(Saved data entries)
━━━━━━

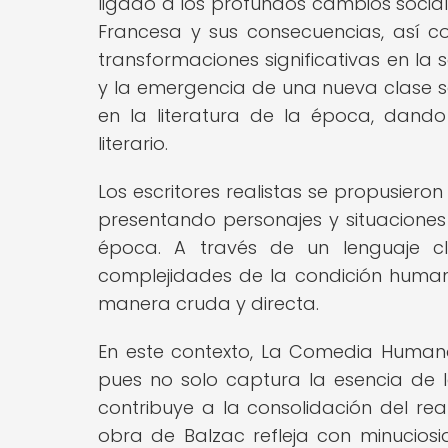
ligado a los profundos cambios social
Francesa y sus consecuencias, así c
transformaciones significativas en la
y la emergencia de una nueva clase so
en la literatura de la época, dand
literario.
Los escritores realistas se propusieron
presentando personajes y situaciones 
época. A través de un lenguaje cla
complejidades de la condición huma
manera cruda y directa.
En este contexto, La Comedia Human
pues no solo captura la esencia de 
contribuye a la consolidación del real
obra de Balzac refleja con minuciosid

━━━━━━

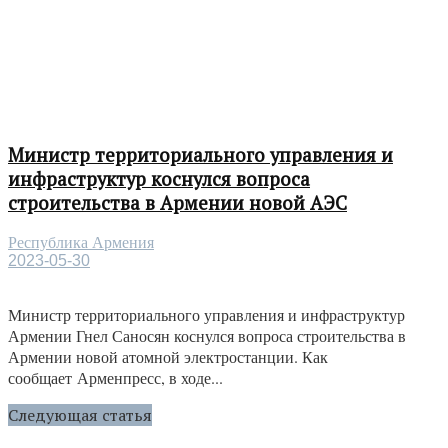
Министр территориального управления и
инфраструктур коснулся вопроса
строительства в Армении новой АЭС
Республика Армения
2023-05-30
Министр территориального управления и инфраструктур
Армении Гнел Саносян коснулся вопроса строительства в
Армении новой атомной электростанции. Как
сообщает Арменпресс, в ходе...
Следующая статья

━━━━━━

Start with the line above that contains "Los escritores realistas se propusieron" and end with the line that contains "obra de Balzac refleja con minuciosid". Write out those lines exactly, and only those.

Los escritores realistas se propusieron
presentando personajes y situaciones 
época. A través de un lenguaje cla
complejidades de la condición huma
manera cruda y directa.
En este contexto, La Comedia Human
pues no solo captura la esencia de 
contribuye a la consolidación del real
obra de Balzac refleja con minuciosid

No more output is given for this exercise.